The Board of Directors of Pension Fund Neliapila decided in December 2023 to return the fund's surplus of EUR 14 million to Kemira Group companies. The return of surplus will be paid by Pension Fund Neliapila when approval is obtained from the Financial Supervisory Authority. The approval is required by the Pension Fund Act. The surplus payment is expected to be paid during the first half of 2024. Apart from this, transactions with related parties have not changed materially.
This financial statements bulletin has been prepared in accordance with the IAS 34 Interim Financial Reporting standard and using the same accounting policies as in the annual financial statements for 2022. The financial statements bulletin should be read in conjunction with the annual financial statements for 2022.
All individual figures presented in this financial statements bulletin have been rounded to the nearest exact figure.

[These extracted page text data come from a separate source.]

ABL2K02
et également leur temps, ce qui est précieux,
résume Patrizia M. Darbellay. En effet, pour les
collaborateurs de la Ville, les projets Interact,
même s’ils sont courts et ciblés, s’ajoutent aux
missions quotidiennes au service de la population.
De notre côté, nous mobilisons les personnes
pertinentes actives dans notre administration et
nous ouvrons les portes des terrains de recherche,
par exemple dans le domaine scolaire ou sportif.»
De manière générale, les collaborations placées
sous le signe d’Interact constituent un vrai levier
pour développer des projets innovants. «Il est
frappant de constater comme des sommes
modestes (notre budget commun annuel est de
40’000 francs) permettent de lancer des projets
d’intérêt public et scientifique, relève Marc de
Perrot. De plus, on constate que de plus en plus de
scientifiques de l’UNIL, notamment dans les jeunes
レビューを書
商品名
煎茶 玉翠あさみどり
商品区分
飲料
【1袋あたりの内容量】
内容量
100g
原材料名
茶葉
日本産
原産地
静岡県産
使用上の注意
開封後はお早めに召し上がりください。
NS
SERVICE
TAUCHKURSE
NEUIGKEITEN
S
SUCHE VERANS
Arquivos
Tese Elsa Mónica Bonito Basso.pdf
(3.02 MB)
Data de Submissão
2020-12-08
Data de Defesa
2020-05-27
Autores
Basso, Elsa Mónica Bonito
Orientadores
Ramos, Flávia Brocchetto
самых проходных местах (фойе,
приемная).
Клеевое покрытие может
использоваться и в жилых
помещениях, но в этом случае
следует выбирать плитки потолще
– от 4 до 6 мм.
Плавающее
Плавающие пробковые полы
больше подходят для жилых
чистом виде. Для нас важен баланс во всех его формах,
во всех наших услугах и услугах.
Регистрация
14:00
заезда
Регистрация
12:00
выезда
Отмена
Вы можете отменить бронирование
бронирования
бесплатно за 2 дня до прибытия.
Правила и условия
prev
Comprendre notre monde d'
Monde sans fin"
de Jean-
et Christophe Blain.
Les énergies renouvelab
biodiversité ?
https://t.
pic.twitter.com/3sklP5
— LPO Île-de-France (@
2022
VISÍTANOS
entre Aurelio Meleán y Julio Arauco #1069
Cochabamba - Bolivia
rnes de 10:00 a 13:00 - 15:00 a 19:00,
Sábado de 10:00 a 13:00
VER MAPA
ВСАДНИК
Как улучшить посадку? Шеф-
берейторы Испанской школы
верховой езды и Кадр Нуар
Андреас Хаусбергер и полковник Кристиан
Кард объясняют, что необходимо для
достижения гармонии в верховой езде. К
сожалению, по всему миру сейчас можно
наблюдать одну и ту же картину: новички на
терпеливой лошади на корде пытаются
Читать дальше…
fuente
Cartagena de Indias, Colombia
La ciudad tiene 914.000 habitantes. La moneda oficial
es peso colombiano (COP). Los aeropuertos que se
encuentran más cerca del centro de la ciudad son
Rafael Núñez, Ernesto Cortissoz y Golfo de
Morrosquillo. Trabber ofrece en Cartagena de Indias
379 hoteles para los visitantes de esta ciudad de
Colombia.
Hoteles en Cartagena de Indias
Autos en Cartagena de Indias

Therefore, the sum of the individual figures may deviate from the total figure presented in the financial statements bulletin. The key figures are calculated using exact values.
The preparation of the interim financial statements requires management to make judgements, estimates and assumptions that affect the application of accounting policies and the reported amounts of assets and liabilities, income and expenses. The actual results may differ from these estimates.
Following the war in Ukraine, Kemira exited Russia in May 2022. At the end of December 2023, Kemira's net assets in Russia amounted to around EUR 5 million and consisted mainly of cash and cash equivalents denominated in Russian roubles. Kemira is working to repatriate funds from Russia.
On February 2, 2024 Kemira announced that it had closed the divestment of its Oil & Gas related portfolio. Approximately 250 employees will transfer to the buyer as part of the transaction, which includes Kemira's manufacturing facilities in Mobile, Columbus and Aberdeen in the United States and the novel liquid polymer (NLP) manufacturing assets in Botlek, the Netherlands. The closing of the Teesport manufacturing facility in the United Kingdom is expected to happen later, subject to site-specific closing conditions.